Hwang, Kim & Park (2021) - Quantized Weight Transfer Method Using Spike-Timing-Dependent Plasticity for Hardware Spiking Neural Network

29 Dec 2021

1. Why am I reading about this topic?
2. Motivation
3. Main Contribution
4. Methods
5. Results
6. Final Thoughts

The paper can be found here.

Why am I reading about this topic?

I was curious to learn about how to convert a trained ANN to SNN. This approach is often mentioned in papers as an offline learning technique in which the synaptic weights are adjusted (well, surprise :D ) offline usually with gradient descent then transferred to the SNN. I started looking up how this is exactly accomplished with the goal of answering these questions:

Is there a consensus on how to carry out the ANN to SNN conversion? is it a solved problem (the conversion I mean)?
If so, what is the mathematical basis for this conversion?
How to set the neuron’s threshold? more generally what happens to all these SNN parameters that do not have an ANN counterpart? are they trained? inferred? manually set?

Motivation

The goal of this paper is to create a hardware-based SNN used as an “inference system”. Here, the authors do not care about training or coming up with an online method but are solely focused on how to precisely map the offline-trained weights to what they call “synaptic devices” (i.e memristors).

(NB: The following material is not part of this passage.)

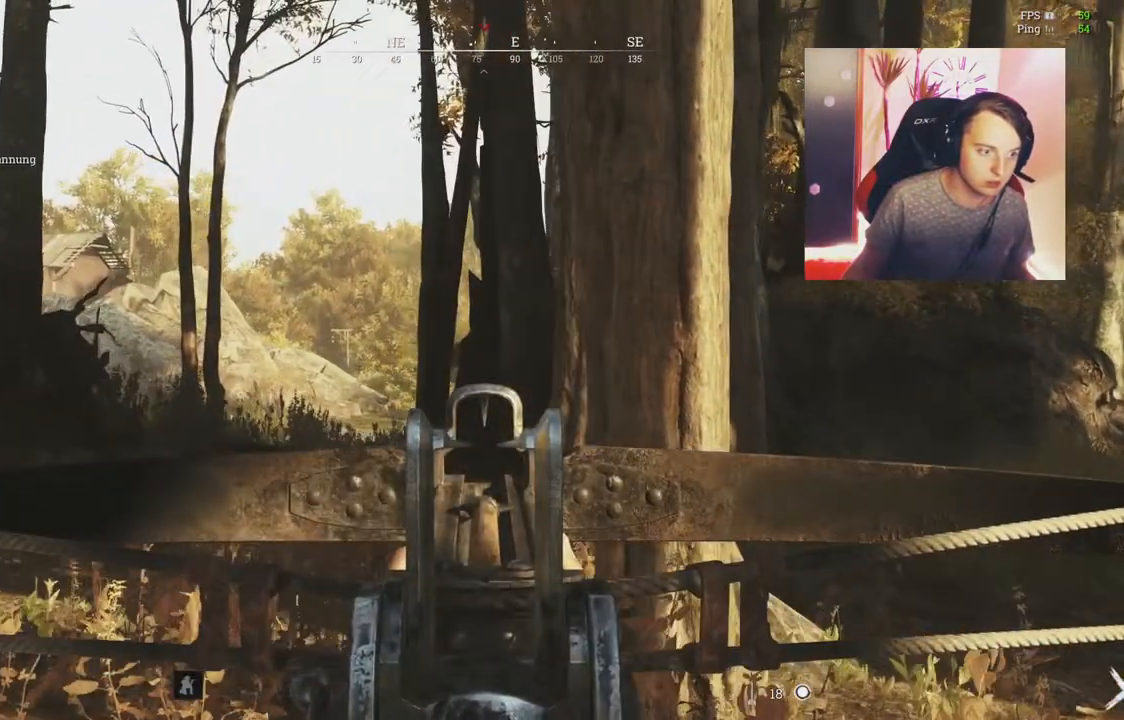
{"keys": ["a", "w"], "mouse": ["right"], "events": [[117, "ctrl", "down"], [251, "ctrl", "up"]]}
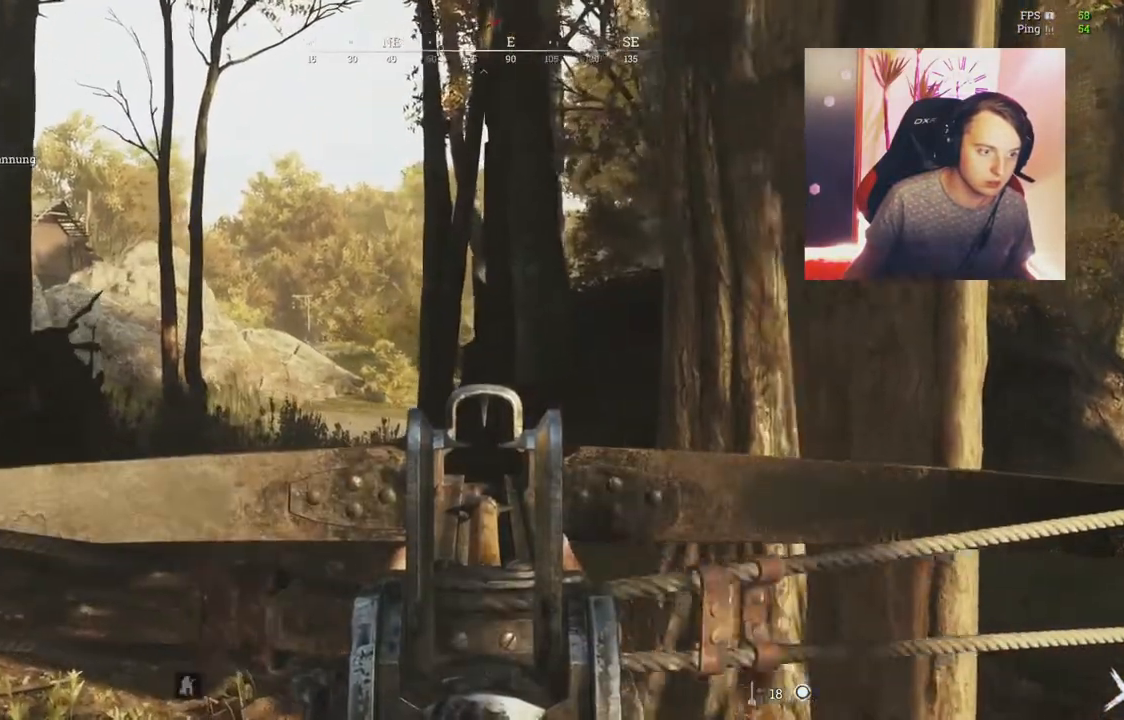
{"keys": ["a", "w"], "mouse": ["right"], "events": [[33, "ctrl", "down"], [150, "ctrl", "up"]]}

Interlude on memristors (from the paper)

These devices change the synaptic weight between 2 neurons by adjusting the device conductance which occurs via its program (PGM) and erase (ERS) states. Therefore, to map a weight onto the hardware, PGM/ERS pulses are applied once or several times to reach the target synaptic conductance of the device.

Back to the main work

So what are the challenged to perform the above-mentioned conversion:

Low weight bit precision: while training offline, we usually use a full 32-bit precision floating point numbers. The synaptic devices have access to only limited discrete levels of conductance.
Scalability: according to the authors, the mapping process is time-consuming and hence do not scale well as the size of the network (i.e weights) increases. As described earlier, mapping a single weight corresponds to applying one or more pulses to an individual synaptic device, therefore, if I understood correctly, it would take time to repeat this process manually for each synaptic device one by one.

Main Contribution

Using STDP (Spike-Timing-Dependent PLasticity) to transfer quantized, trained ANN-weights to SNN synaptic weights implemented with memristor devices. The efficacy of the method is demonstrated on the MINST dataset.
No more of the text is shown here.